Las baterías de litio que pueden destilar un fluido corrosivo y provocar incendios surgieron como la principal preocupación sobre la seguridad de las aeronaves de pasajeros Boeing 787, en una avería al parecer mucho más seria de lo que funcionarios gubernamentales o directivos de la empresa admitieron hace menos de una semana.

La Administración Federal de Aviación de Estados Unidos ordenó la noche del miércoles suspender los vuelos del avión más nuevo y tecnológicamente más avanzado de Boeing hasta que se resuelva el riesgo de incendio en las baterías. Esa entidad es conocida como FAA por sus siglas en inglés.

La orden rige sólo para los seis Boeing 787 que opera United Airlines, la única aerolínea estadounidense con esos aviones. Pero otras empresas y autoridades de otros países estarán bajo presión para seguir el ejemplo o de lo contrario ser posiblemente acusadas de asumir riesgos innecesarios en la seguridad pública.

Las dos mayores aerolíneas de Japón suspendieron voluntariamente el miércoles los vuelos de los 787 antes de la orden en Estados Unidos debido a un aterrizaje de emergencia de uno de los aviones en Japón.

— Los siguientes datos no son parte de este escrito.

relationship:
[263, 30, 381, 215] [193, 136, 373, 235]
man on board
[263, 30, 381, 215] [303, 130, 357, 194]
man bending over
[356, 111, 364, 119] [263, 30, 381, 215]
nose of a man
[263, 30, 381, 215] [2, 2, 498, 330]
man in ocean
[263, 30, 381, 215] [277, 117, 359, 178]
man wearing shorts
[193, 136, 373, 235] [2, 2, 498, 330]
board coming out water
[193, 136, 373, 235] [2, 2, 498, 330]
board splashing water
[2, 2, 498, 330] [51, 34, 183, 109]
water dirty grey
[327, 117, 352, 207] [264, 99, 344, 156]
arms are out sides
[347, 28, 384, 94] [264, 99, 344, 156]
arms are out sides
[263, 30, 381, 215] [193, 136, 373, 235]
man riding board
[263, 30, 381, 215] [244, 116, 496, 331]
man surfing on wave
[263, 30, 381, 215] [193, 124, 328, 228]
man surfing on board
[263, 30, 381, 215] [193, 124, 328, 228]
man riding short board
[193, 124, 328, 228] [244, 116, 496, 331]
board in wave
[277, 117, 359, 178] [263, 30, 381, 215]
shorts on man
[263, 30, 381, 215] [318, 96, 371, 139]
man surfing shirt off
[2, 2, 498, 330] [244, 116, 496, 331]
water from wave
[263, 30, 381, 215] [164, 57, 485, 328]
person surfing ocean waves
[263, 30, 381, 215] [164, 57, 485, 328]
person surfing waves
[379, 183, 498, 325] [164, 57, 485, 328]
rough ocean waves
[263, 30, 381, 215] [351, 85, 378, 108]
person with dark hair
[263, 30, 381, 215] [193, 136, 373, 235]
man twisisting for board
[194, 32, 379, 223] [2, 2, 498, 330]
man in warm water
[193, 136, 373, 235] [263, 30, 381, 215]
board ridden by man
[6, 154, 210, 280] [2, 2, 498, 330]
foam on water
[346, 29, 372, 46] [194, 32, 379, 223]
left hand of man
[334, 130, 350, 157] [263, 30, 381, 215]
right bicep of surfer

El gobierno de la India ordenó a Air India dejar en tierra a su flota de seis Boeing 787. En total, más de dos tercios de los 50 aviones 787 del mundo están en tierra mientras son revisados.

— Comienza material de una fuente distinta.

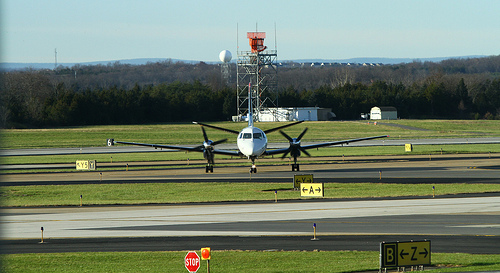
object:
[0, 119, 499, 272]
field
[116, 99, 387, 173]
plane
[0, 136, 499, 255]
runway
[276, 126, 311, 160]
propellers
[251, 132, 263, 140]
windshield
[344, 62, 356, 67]
building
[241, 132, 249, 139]
window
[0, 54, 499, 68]
mountains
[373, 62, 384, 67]
buildings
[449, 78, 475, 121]
trees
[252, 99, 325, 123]
buildings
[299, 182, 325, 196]
sign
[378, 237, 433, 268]
sign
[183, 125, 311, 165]
twin propeller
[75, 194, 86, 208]
runway marker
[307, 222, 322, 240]
runway marker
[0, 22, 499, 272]
airport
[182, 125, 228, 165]
propeller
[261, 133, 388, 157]
wings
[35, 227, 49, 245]
light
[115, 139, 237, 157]
wing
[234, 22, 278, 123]
communication tower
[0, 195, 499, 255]
pavement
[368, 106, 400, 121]
barn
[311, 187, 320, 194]
arrows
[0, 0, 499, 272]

Horas antes de que la entidad estadounidense anunciara su orden, el secretario estadounidense de Transporte, Ray LaHood, reiteró ante los periodistas que considera seguro al avión. LaHood y el administrador de la agencia de aviación, Michael Huerta, afirmaron la semana pasada que el avión es seguro durante una rueda de prensa al tiempo que ordenaban revisar la seguridad de la aeronave.

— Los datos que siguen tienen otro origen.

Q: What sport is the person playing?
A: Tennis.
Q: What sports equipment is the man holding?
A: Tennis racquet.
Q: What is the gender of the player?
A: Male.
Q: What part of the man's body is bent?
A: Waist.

Sin embargo, cuando se conocieron detalles sobre fallas en dos baterías en un lapso de 10 días, la FAA decidió al parecer tomar medidas antes de que terminara su revisión sobre la seguridad.

Una inspección del 787 de All Nippon Airways que tuvo un aterrizaje de emergencia en el oeste de Japón descubrió un escurrimiento de electrolitos, un fluido inflamable de baterías, en la principal batería de iones de litio del avión. Los investigadores encontraron huellas de quemadura en la parte dañada. Según la agencia informativa japonesa Kyodo News, el investigador Hideyo Kosugi dijo que el líquido escurrió por el piso del sistema eléctrico hacia el exterior de la aeronave.